= Assistance League =

Assistance League is a national nonprofit organization in the United States Established in 1919, it is based in Burbank, California. The mission statement is, "Assistance League engages and empowers volunteers to strengthen our communities."

There are 95 chapters. Each chapter focuses on helping their community with philanthropic programs ranging from donating classroom supplies, clothing and books to supplying teddy bears to law enforcement in giving to traumatized children, and providing Assault Survival Kits of new clothing at hospitals for assault survivors.

The Assistance League consists of Chapter Members (who volunteer to staff Thrift Stores and other events), Assisteens (high school youth), and Auxiliary members.

==History==
Assistance League was established in 1919 by the philanthropic efforts of Anne Banning (daughter-in-law of Phineas Banning) and Ada Edwards Laughlin (daughter-in-law of Homer Laughlin) to form Assistance League of Southern California. Anne Banning, was a leading philanthropist of her time, with a mission to aid families in distress as a result of World War I. Her vision to provide service to all in need, regardless of their race, religion or culture, laid the foundation for the future of the organization. The first Assistance League thrift shop opened as a revenue source for the philanthropic programs: Day Nursery, Girl’s Club, and others.

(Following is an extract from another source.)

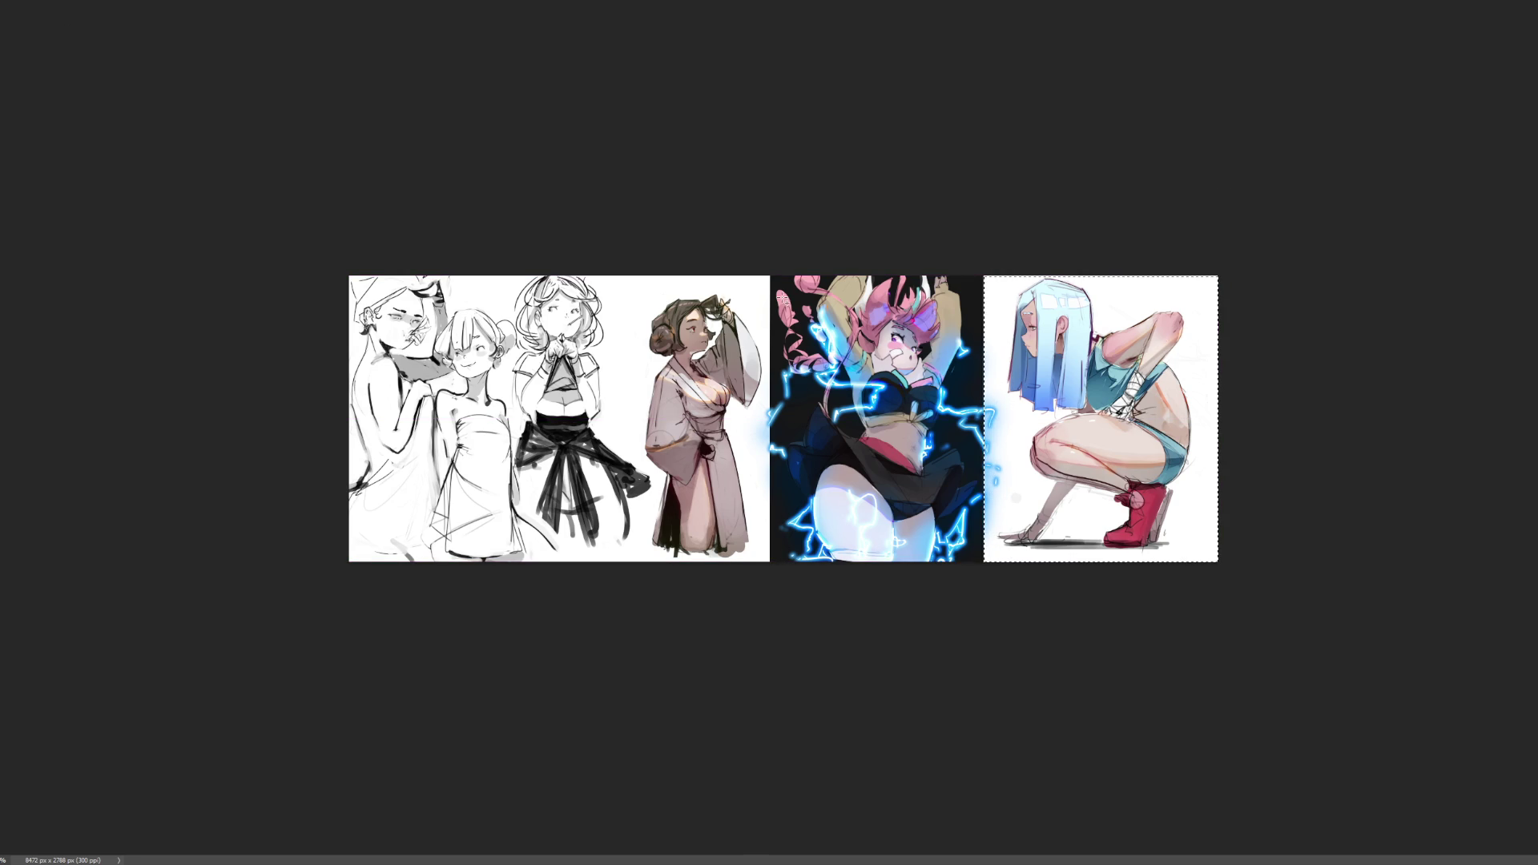
left_click_drag(773, 276, 439, 742)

In the 1930s, the Assistance League called on daughters and granddaughters of its members to assist in various philanthropic projects. This participation developed into Assisteens, a youth focused program of volunteerism for grades seven to twelve.

After 1935, neighboring communities sprouted affiliate chapters and a national representation was beginning to organize under the guidelines of Ada Edwards Laughlin. In August 1949, National Assistance League was formed.

Since its inception, the Assistance League has had the support of Hollywood celebrities participating in volunteerism and charitable events. It was not uncommon to see celebrities like Jean Harlow reading stories to children in need, Claudia Dell waiting tables for a good cause or Shirley Temple Black, who was actively involved as a member, running the register at an Assistance League gift shop.

==Awards and honors==
The Assistance League and its chapters have won numerous awards including being nominated and winning the All-Star Award for Make a Difference Day in 2012 and 2013, an annual recognition to individuals and organizations making the biggest impact nationally through volunteerism.